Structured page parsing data
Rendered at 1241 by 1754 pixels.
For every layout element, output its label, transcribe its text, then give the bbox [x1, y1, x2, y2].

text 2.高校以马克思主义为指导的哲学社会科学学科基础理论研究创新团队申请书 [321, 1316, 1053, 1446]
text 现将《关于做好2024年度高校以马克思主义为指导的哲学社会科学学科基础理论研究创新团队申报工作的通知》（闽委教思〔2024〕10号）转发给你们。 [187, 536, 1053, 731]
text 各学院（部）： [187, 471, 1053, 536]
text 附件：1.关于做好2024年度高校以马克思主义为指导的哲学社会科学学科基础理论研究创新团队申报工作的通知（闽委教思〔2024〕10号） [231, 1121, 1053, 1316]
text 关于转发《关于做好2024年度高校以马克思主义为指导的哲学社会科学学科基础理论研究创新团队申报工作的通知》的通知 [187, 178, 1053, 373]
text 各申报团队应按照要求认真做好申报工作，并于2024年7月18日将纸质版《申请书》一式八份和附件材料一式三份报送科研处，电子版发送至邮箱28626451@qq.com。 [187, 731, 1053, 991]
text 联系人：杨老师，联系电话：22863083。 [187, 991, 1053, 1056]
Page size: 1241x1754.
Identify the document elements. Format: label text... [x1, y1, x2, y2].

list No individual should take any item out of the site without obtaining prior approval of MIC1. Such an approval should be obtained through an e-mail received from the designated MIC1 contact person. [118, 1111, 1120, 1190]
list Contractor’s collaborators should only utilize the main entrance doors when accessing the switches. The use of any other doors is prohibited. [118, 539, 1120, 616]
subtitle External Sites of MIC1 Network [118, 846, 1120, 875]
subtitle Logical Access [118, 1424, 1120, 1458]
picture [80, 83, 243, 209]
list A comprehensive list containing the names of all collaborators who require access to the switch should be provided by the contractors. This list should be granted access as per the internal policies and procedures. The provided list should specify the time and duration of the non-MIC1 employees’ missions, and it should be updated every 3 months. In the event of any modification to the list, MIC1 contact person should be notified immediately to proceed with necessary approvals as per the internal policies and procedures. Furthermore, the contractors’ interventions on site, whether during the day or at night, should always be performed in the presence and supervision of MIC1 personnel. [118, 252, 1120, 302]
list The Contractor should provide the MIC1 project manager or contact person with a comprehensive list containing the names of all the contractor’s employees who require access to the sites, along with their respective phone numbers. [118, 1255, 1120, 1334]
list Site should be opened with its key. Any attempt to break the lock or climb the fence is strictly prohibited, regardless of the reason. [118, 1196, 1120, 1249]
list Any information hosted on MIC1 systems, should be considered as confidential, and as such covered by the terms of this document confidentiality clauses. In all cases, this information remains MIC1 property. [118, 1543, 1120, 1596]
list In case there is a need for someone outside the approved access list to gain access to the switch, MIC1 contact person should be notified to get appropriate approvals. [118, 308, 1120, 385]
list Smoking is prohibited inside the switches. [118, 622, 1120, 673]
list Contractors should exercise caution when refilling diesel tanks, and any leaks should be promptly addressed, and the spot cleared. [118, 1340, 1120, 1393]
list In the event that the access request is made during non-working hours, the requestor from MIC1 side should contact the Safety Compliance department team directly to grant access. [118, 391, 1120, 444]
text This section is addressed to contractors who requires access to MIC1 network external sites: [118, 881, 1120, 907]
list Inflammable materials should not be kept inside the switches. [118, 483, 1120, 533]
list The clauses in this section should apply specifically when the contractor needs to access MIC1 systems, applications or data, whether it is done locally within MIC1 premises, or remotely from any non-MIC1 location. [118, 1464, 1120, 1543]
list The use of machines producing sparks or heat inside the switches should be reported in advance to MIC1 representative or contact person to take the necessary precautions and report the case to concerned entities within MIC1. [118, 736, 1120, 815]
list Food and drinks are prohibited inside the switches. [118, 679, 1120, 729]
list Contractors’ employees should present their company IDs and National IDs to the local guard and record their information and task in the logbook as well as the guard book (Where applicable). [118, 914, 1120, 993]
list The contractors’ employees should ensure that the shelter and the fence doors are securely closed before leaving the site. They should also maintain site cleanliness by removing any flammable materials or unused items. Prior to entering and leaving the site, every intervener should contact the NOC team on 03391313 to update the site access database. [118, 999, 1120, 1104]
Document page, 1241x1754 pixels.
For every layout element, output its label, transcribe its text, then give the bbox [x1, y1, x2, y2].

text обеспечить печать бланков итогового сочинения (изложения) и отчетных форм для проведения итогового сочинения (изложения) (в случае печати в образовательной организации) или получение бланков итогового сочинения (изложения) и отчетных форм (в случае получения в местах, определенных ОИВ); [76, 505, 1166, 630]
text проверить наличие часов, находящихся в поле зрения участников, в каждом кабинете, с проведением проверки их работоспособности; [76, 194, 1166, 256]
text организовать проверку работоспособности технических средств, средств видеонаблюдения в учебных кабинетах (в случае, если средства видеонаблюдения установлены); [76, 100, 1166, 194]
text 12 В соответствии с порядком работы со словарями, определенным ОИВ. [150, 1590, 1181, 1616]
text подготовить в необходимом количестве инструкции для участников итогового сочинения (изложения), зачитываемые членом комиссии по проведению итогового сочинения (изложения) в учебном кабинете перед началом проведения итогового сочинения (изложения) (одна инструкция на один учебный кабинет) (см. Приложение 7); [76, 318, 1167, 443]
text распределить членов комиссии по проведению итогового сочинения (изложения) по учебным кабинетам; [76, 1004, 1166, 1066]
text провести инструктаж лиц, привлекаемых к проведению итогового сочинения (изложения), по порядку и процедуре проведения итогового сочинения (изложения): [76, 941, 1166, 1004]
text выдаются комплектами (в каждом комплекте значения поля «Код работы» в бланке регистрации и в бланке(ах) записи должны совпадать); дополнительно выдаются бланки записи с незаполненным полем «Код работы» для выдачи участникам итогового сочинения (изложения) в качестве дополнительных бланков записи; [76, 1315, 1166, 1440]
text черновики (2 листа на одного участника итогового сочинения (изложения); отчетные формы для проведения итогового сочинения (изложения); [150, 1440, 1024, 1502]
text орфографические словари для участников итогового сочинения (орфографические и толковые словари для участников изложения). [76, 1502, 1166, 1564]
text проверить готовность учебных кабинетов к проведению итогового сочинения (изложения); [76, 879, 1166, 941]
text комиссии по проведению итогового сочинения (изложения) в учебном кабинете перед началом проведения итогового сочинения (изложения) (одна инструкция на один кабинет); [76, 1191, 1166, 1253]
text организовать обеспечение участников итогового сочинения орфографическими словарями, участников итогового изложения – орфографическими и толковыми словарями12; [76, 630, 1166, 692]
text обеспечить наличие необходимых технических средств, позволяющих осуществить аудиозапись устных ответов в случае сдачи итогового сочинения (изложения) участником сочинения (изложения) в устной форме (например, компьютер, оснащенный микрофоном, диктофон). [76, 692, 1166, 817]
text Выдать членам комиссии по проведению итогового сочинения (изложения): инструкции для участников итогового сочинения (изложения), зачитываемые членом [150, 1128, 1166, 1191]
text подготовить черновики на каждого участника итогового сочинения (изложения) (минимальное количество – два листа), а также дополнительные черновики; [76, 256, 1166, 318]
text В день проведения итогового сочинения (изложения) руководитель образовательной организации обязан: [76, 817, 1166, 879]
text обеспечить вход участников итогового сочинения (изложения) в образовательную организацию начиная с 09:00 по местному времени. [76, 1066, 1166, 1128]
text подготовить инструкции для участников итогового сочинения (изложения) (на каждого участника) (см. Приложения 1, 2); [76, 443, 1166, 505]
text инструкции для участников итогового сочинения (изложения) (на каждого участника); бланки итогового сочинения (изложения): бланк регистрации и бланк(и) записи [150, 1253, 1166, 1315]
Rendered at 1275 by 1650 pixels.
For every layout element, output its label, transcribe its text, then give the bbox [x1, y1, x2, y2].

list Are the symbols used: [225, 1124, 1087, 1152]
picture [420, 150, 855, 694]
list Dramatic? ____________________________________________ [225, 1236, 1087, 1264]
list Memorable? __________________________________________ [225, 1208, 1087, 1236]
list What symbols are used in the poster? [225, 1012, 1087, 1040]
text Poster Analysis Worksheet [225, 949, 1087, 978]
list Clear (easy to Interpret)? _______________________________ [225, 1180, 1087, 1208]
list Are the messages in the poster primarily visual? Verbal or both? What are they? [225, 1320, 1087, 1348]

**EXERCISE**
The records above should be printed exactly, please, from the first line through the line containing "Page size: 1241x1754.", with both ends kept and nothing past it.

**FINISHED TASK**
Rendered at 1241 by 1754 pixels.
For every layout element, output its label, transcribe its text, then give the bbox [x1, y1, x2, y2].

text 2.高校以马克思主义为指导的哲学社会科学学科基础理论研究创新团队申请书 [321, 1316, 1053, 1446]
text 现将《关于做好2024年度高校以马克思主义为指导的哲学社会科学学科基础理论研究创新团队申报工作的通知》（闽委教思〔2024〕10号）转发给你们。 [187, 536, 1053, 731]
text 各学院（部）： [187, 471, 1053, 536]
text 附件：1.关于做好2024年度高校以马克思主义为指导的哲学社会科学学科基础理论研究创新团队申报工作的通知（闽委教思〔2024〕10号） [231, 1121, 1053, 1316]
text 关于转发《关于做好2024年度高校以马克思主义为指导的哲学社会科学学科基础理论研究创新团队申报工作的通知》的通知 [187, 178, 1053, 373]
text 各申报团队应按照要求认真做好申报工作，并于2024年7月18日将纸质版《申请书》一式八份和附件材料一式三份报送科研处，电子版发送至邮箱28626451@qq.com。 [187, 731, 1053, 991]
text 联系人：杨老师，联系电话：22863083。 [187, 991, 1053, 1056]
Page size: 1241x1754.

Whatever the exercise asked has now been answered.